Allí, pudo conocer, ya fuera en persona o a través de sus obras, a los grandes nombres que movían los hilos de la intelectualidad parisina. Recuerdo que mencionaba a los pilares del surrealismo: André Breton, Louis Aragon, Benjamin Péret y Paul Éluard. También le impresionaron pensadores con visiones tan opuestas como el católico François Mauriac y el sarcástico André Malraux, o el lúcido sociólogo Raymond Aron y el combativo escritor y activista político David Rousset. Y, por supuesto, no podía faltar el encuentro con los pontífices del existencialismo: Jean-Paul Sartre y Albert Camus.
Además, mi tío tuvo la fortuna de conocer a dos grandes amigos de Paz: el filósofo Kostas Papaioannou, un profundo estudioso de Hegel y Karl Marx, y Cornelius Castoriadis, el psicoanalista greco-francés que fundó el grupo político "Socialismo o Barbarie" en los años cuarenta. Aquellos encuentros deben haber sido una bocanada de aire fresco para él, un respiro cultural en medio de su alma aún convaleciente.
Después de ese tiempo intenso con Paz y Elena en París, de recorrer la ciudad de cabo a rabo –aunque, según el propio Paz, a mi tío no le gustó mucho–, Tomás tomó una decisión. Una noche, a finales de octubre, mientras cenaban en Le Procope, uno de los restaurantes más emblemáticos de París, fundado en 1686, les comunicó que regresaba a México. Les agradeció, de corazón, el haberlo acogido y alojado en su departamento.

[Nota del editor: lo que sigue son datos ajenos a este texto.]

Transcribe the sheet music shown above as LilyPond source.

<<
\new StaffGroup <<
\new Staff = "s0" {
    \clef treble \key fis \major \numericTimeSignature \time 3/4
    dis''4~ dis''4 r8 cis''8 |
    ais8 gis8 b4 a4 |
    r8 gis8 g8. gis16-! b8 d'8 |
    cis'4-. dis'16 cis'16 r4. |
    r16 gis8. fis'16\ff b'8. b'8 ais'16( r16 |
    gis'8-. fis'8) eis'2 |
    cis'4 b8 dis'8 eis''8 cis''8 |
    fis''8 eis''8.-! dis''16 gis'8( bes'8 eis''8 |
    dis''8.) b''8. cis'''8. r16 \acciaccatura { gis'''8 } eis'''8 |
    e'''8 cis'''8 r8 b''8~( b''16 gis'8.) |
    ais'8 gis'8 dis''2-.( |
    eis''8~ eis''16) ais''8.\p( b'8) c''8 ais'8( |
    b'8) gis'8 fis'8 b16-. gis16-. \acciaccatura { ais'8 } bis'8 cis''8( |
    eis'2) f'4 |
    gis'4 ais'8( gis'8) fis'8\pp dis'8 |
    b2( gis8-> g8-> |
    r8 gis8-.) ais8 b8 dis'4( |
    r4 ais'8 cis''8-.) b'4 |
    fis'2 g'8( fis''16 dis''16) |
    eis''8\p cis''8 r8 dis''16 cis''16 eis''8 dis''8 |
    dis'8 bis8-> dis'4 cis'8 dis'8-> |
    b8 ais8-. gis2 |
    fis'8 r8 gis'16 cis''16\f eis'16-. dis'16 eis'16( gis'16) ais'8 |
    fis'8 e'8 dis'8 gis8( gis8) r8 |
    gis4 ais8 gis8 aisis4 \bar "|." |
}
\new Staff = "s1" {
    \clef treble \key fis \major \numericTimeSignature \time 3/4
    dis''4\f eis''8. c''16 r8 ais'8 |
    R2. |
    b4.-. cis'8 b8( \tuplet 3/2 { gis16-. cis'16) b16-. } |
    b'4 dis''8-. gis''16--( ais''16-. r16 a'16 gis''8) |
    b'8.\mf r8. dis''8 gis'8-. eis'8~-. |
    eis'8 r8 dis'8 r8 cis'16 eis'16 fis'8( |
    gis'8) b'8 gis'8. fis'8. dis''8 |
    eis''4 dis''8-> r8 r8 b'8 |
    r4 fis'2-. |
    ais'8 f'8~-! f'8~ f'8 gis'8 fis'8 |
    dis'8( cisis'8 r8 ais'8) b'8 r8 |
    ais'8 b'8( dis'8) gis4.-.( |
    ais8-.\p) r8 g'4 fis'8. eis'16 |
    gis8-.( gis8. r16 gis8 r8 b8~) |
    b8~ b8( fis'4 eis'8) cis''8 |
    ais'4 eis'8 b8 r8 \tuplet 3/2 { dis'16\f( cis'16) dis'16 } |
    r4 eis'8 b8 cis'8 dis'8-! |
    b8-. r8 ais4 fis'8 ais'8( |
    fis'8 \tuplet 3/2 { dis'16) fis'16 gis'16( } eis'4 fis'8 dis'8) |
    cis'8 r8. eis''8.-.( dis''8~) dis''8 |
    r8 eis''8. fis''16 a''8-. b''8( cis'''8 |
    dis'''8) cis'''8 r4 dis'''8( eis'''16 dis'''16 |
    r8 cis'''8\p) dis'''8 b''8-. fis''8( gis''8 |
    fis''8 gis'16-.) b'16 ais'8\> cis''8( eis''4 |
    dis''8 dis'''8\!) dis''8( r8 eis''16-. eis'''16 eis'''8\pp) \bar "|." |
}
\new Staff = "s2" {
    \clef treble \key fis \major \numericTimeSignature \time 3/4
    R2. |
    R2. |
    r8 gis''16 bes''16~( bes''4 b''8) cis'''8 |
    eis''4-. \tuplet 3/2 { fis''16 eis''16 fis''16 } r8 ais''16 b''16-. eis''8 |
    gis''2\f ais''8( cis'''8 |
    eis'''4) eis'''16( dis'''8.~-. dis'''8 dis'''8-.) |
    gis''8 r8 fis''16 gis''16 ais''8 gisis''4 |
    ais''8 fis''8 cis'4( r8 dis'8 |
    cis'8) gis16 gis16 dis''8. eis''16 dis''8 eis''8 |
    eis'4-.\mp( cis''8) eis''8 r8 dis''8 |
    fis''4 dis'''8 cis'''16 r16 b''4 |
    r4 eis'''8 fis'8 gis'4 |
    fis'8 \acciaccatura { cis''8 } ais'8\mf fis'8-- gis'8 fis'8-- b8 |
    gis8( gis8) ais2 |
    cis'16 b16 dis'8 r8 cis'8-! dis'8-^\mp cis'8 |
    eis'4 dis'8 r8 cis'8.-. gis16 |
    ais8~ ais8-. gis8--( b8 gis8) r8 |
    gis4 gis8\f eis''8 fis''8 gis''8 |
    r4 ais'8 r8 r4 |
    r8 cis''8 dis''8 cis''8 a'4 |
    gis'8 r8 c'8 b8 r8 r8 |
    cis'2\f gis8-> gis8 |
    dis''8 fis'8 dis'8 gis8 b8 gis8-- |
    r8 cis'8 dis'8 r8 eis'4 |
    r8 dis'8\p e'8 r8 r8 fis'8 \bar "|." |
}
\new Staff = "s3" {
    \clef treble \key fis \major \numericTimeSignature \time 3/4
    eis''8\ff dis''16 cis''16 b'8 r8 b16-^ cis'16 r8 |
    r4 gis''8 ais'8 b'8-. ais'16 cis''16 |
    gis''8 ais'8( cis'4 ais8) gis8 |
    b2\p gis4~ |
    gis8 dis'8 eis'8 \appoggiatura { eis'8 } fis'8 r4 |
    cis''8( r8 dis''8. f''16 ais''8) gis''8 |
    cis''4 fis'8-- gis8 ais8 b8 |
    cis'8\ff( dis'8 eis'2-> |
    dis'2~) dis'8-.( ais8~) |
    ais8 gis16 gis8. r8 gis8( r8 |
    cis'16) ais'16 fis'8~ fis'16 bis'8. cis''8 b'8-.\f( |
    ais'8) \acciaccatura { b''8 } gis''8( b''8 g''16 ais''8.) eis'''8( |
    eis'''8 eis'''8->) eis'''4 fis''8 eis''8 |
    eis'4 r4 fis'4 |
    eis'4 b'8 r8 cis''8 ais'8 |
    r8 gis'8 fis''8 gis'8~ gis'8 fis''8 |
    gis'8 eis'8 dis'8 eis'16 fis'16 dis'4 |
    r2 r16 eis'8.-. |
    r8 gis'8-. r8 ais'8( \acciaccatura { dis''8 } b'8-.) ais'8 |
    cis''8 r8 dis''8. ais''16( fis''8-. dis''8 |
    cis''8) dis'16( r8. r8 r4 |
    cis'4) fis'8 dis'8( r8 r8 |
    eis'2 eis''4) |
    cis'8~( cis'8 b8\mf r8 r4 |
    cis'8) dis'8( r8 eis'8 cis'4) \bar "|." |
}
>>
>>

Dos días después de aquella agradable velada, el 27 de octubre de 1946, mi tío se trasladó a Inglaterra con un solo propósito: embarcarse en el S.S. Aquitania, ese impresionante transatlántico apodado "Beautiful Ship", que lo llevaría de vuelta a Estados Unidos. Una semana después de que el barco zarpara, el 2 de noviembre de 1946, Tomás desembarcó en el puerto de Nueva York.